■ **Exercise prompt**:
Please rewrite the text of the records, from the start through the line containing "View products", as a Markdown table with the columns Row and Line, skipping any blank lines.

========

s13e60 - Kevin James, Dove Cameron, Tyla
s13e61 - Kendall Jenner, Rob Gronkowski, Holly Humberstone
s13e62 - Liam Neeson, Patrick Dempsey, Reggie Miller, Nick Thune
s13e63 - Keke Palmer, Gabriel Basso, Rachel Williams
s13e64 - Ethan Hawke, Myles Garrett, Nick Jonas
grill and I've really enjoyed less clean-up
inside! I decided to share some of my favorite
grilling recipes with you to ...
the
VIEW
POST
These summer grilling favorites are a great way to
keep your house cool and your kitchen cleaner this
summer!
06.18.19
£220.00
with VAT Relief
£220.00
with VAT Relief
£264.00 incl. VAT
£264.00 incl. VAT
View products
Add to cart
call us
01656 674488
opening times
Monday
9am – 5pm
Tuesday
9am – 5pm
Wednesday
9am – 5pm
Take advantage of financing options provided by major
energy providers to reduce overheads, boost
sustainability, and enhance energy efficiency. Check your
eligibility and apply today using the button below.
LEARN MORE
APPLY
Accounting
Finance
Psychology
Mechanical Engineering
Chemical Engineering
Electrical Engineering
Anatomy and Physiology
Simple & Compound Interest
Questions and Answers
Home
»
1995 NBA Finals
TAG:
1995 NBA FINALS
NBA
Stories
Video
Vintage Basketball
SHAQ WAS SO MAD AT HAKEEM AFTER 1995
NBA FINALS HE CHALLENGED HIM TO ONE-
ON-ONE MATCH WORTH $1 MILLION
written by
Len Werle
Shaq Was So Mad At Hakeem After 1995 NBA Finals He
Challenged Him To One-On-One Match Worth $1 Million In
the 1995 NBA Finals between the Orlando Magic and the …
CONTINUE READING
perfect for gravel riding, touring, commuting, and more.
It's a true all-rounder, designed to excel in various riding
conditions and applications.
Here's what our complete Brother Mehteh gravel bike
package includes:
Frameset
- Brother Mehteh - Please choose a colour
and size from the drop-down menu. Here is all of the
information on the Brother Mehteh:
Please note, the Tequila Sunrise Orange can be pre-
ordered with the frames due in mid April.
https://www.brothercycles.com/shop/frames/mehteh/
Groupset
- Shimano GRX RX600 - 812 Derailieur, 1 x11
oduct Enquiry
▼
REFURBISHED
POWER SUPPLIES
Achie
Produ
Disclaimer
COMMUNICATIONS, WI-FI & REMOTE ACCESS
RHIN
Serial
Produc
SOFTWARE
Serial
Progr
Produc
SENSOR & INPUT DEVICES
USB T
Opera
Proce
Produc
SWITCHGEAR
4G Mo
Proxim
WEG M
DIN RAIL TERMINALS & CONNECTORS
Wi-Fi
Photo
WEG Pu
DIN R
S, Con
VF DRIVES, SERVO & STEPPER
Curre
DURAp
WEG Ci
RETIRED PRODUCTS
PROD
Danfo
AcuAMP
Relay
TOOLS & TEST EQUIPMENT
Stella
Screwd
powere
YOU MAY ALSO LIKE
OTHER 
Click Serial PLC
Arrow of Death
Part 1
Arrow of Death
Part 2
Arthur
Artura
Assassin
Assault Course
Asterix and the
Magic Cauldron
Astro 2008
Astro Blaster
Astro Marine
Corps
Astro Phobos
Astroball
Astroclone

========

■ **Response**:
| Row | Line |
|---|---|
| 1 | s13e60 - Kevin James, Dove Cameron, Tyla |
| 2 | s13e61 - Kendall Jenner, Rob Gronkowski, Holly Humberstone |
| 3 | s13e62 - Liam Neeson, Patrick Dempsey, Reggie Miller, Nick Thune |
| 4 | s13e63 - Keke Palmer, Gabriel Basso, Rachel Williams |
| 5 | s13e64 - Ethan Hawke, Myles Garrett, Nick Jonas |
| 6 | grill and I've really enjoyed less clean-up |
| 7 | inside! I decided to share some of my favorite |
| 8 | grilling recipes with you to ... |
| 9 | the |
| 10 | VIEW |
| 11 | POST |
| 12 | These summer grilling favorites are a great way to |
| 13 | keep your house cool and your kitchen cleaner this |
| 14 | summer! |
| 15 | 06.18.19 |
| 16 | £220.00 |
| 17 | with VAT Relief |
| 18 | £220.00 |
| 19 | with VAT Relief |
| 20 | £264.00 incl. VAT |
| 21 | £264.00 incl. VAT |
| 22 | View products |